Wildfire danger rating declines

Due to the rainfall that has come with the beginning of September, the fire hazard for our region has fallen to the low to very low rating.

Due to the rainfall that has come with the beginning of September, the fire hazard for our region has fallen to the low to very low rating.

This is on the other end of the spectrum compared to the July ratings, which were at  extreme danger.

The Kamloops Fire Centre reports there were 314 fires in its area since April 1 of this year, resulting in 3,569 hectares burned.

Of the seven zones within the region, the Penticton zone, which includes Summerland, was reported as being the third busiest zone, with the second most hectares burned. There were a total of 64 fires in this zone.

Some of these fires are still being monitored and patrolled by crews as a precautionary measure. It is possible for the fire to continue to burn underground for some time. Several days of sustained rainfall is required in order for a fire to no longer be listed on patrol status.

As to the causes of these fires, it has been determined that 160 of them were caused by lightening, while 154 are thought to be of human origin.

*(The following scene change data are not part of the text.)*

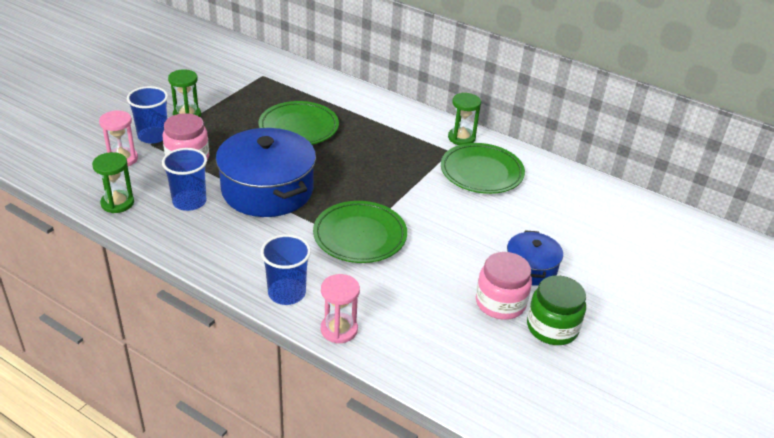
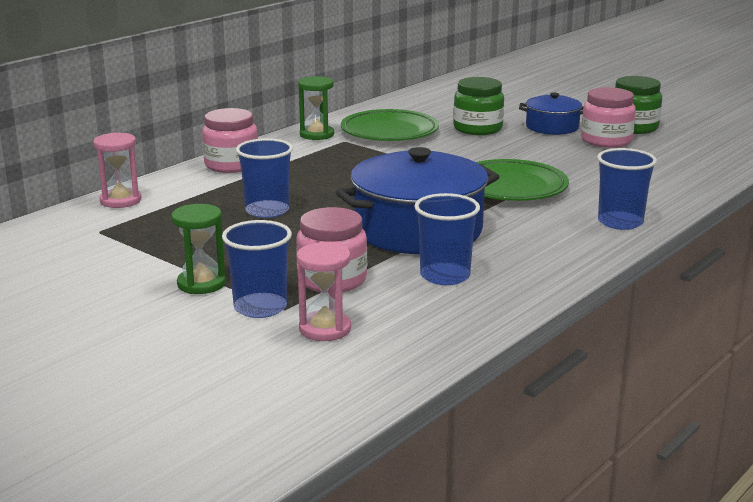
camera: 80 degrees left, 15 degrees down
green hourglass [92,152,134,213] -> none
green plate [258,101,339,145] -> blue cup [236,138,293,218]
pink hourglass [321,274,360,343] -> pink hourglass moved to [93,132,141,208]
none -> pink jar [202,108,258,173]
none -> green jar [453,77,504,135]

Fire Origin and Cause Investigators are working closely with local governments and fire departments as well as with the RCMP, in order to solve these still open investigations, of the human caused fires. The goal and the end result of their work will be that of laying charges against those found to be responsible.

The Kamloops Fire Region still has a ban in place with regards to any burn, larger than a small campfire. The size of the campfire must only be one-half metre wide by one-half metre high. People are also not allowed to use burning barrels or to set off fireworks or to use sky lanterns.

Typically for our region these prohibitions are rescinded as of Oct. 15. For most, this is just in time for fall yard cleanup, when backyard burning often takes place.